Your Lender Wants You to Fail
Reader mustbetuesday offered another really important lesson worth noting:
The mortgage the bank will approve you for isn’t necessarily the same as the mortgage you can comfortably afford to pay every month.
It’s worth pointing out that this doesn’t apply just to mortgages: It’s the same for student loans, auto loans, business loans, personal loans and so on. While there are some loans (like hardship loans from credit unions) that have better terms and are designed to help people get back on their feet, lenders make money from interest.
I learned this the hard way when I tried to pay off my principal balance early, and my student loan servicer applied it to my future interest instead. This is a sneaky move. Instead of reducing your principal so you save money on interest over time, they keep your payment schedule as-is and apply your extra money in a way that maximises their own profits.
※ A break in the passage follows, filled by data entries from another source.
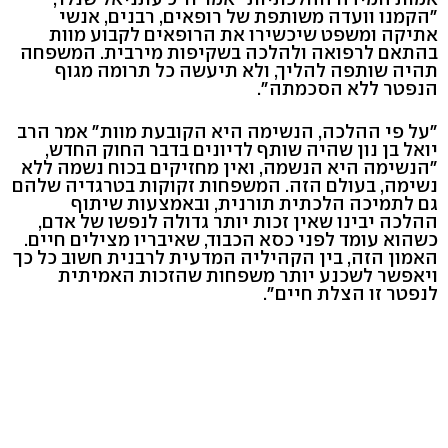
"הקמנו וועדה משותפת של רופאים, רבנים, אנשי
אתיקה ומשפט שיכשירו את הרופאים לקבוע מוות
בהתאם לרפואה ולהלכה בשקיפות מירבית. המשפחה
תהיה שותפה להליך, ולא תיעשה כל תרומה מגוף
הנפטר ללא הסכמתה".
"על פי ההלכה, הנשימה היא הקובעת מוות" אמר הרב
יואל בן נון שהיה שותף לדיונים בדבר החוק החדש,
"הנשימה היא הנשמה, ואין מחזיקים בכוח נשמה ללא
נשימה, בעולם הזה. המשפחות זקוקות בטרגדיה שלהם
גם לתמיכה הלכתית תורנית, ובאמצעות שיתוף
ההלכה יבינו שאין זכות יותר גדולה לנפשו של אדם,
כשהוא עומד לפני כסא הכבוד, שאיבריו מצילים חיים.
האמון הזה, בין הקהיליה המדעית לרבנית חשוב כל כך
ויאפשר לשכנע יותר משפחות שהזכות האמיתית
לנפטר זו הצלת חיים".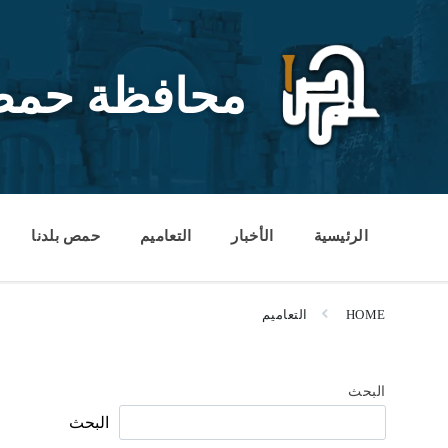
Ski
Ski
Ski
t
t
t
conten
foote
mai
navigatio
محافظة حم
الرئيسية
الأخبار
التعاميم
حمص بلدنا
HOME
التعاميم
البحث
البحث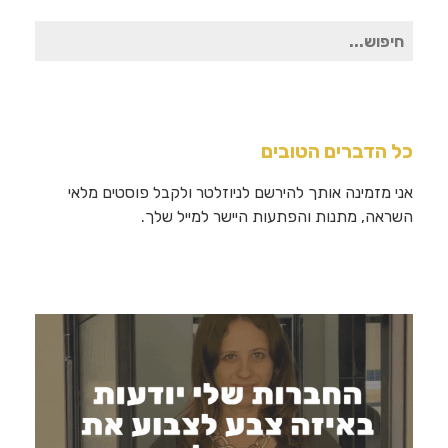
חיפוש
עבור:
כל הדברים הטובים
אני מזמינה אותך להירשם לניוזלטר ולקבל פוסטים מלאי
השראה, מתנות והפתעות היישר למייל שלך.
It took me months of extra payments to figure out this was happening. When I finally did, the lender applied these payments correctly, but it’s a good reminder that you might need to act defensively when it comes to your loan. Your lender is not on your side.
One final lesson we could probably all stand to learn: It’s not worth dwelling on your mistakes. A study published in the Journal of Consumer Psychology suggests that focusing on your past mistakes can actually affect your present habits, and not in a good way. The study concluded:
…recalling failures does little to enhance self-control, despite conventional wisdom that one learns from their past mistakes. In fact, our results instead argue that focusing on one’s past mistakes may doom us to repeat them.
As tempting as it is to look back and rue the past, the best thing you can do is share the lessons you’ve learned and try not to kick yourself too hard — your present financial health depends on it.
This story has been updated since its original publication.
Comments
3 responses to “The Money Advice I Wish I’d Learned Sooner ”
Read ‘The Richest Man in Babylon’
Learnt a lot of these myself over the years.
I ‘paid myself’ $100 a pay to spend on whatever I wanted. Some movies, a game, nice bottle of booze, clothes, whatever. I rewarded myself for getting to another payday. Before I knew it, I ran out of stuff to buy, and it started accruing.
That became an emergency fund. Couple of grand, meaning I could buy big ticket items or go on a holiday if I needed, but it also came in handy when I bought my first property. It was enough to let me furnish the place, plus cover the little details you never consider – phone line, utilities, that sort of thing.
And the last one about banks planning on you failing I had confirmed at a friends wedding. Was on a table with a bank manager and he confirmed that banks will be happy lending about 120% of what you should borrow.
Ideas is that if you default, its at the start of the loan, and the asset value wont drop so much the loan amount is at risk. This was ~10 years ago, things have changed a little, but the idea is still there.
The one thing I wish I had learned early on in life was the power of compounding.
This is taught in like year 8? so are you really old or just didn’t listen.
Like many i got decent financial advice when young but didnt listen.What did it take for me to learn? A long term illness and almost going broke.